A few days ago, as I was heading into my house through the side door, I noticed what appeared to be a blob of yellowish dust on the siding near the doorway. When I gently touched the dust ball with a fingertip in an attempt to dislodge it, the blob exploded into a cloud of yellow dust fragments. Each of the dust fragments was moving! Closer examination with a magnifying glass revealed that each of the dust fragments was a tiny yellow spiderling, little more than a millimeter in size, attached to the siding by a gossamer thread of silk. A few minutes with Ohio spider expert Richard Bradley’s superb new book, Common Spiders of North America, indicated that the spiderlings, which numbered more than a hundred, were probably the progeny of a European Garden Spider, Araneus diatematus.
The following morning, the spiderlings had regrouped into a ball which was suspended by silk inside the leaves of an Asiatic lily that I had planted several years ago near the side door. Moving carefully so as not to disturb the slumbering spiderlings, I set up my Nikon D7200 with a Sigma 150mm Macro lens and a Nikon ringlight on a tripod, and was able to obtain a few photographs of the huddled mass of baby spiders.
An adult female European garden spider had laid several hundred eggs in late summer or early fall last year, then wrapped them in a cocoon of brown silk and deposited the egg sac under the siding, which provided a sheltered place for the egg sac to overwinter. The female spider usually dies shortly after laying her eggs.
The tiny baby spiders, known as spiderlings, all hatch at the same time, and go through several molts until they start to resemble an adult garden spider in shape and body markings. During this time the spiderlings do not feed, but obtain nourishment from an internal yolk sac.
After another molt, the spiderlings develop fangs and are able to feed. They soon discover that their brothers and sisters make a nourishing and nearby meal, and cannibalism becomes rampant.
In order to survive, the spiderlings begin to disperse, using an ingenious technique known as ballooning. Each spiderling uses its spinnerets to create strands of silk. As the wind catches the silken threads, the tiny spider is lifted into the air and “balloons” to a new location, where it continues to molt several more times before it becomes an adult spider. Only a tiny fraction of the hundreds of baby spiderlings will survive to become an adult garden spider like the handsome predator shown below.

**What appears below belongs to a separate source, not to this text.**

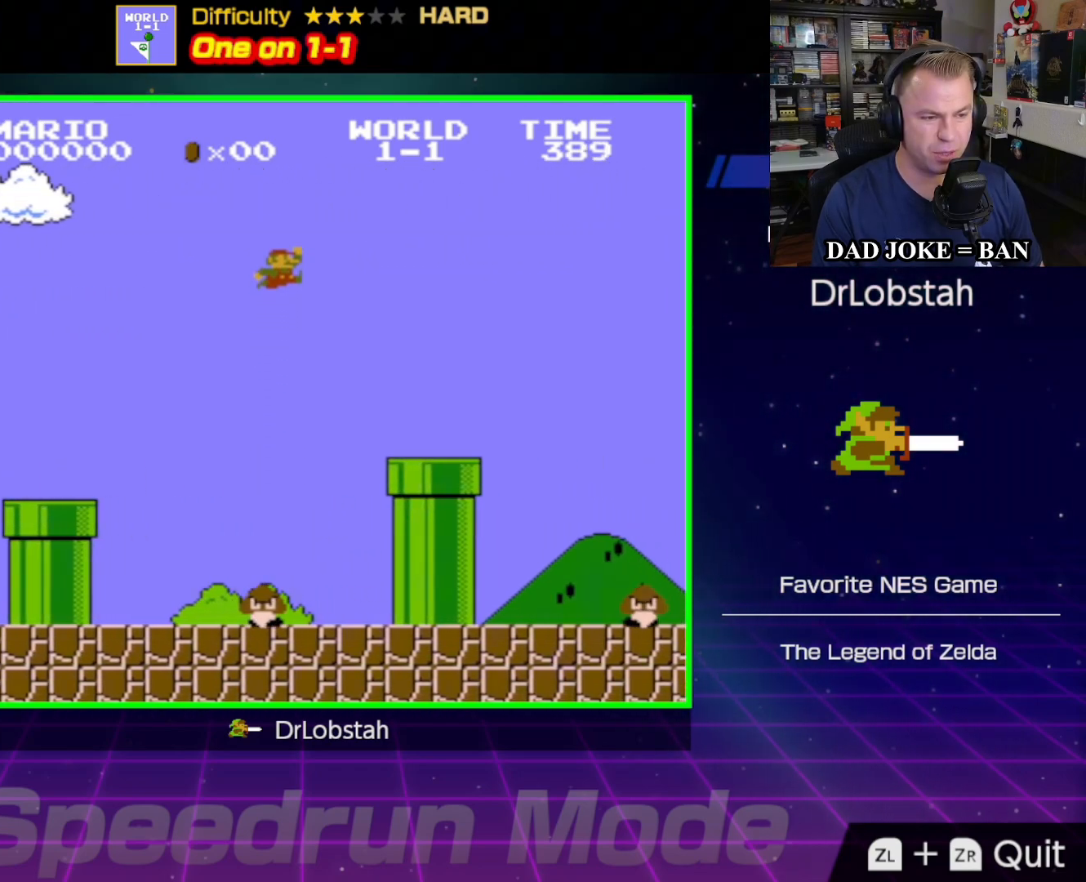
{"buttons": ["A", "B", "DPAD_RIGHT"], "events": [[433, "A", "down"]]}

Baby spider, black and yellow
Such a handsome little fellow
Quickly – learn to use your spinner
Or you’ll become your sibling’s dinner.
Spin your line, and then balloon
Catch the wind and do it soon
Ride the breeze until you come
To land where you can make a home.
Then weave your web, a silken snare
To lure your prey into your lair
Garden spider, black and gold
Live long, until the days turn cold.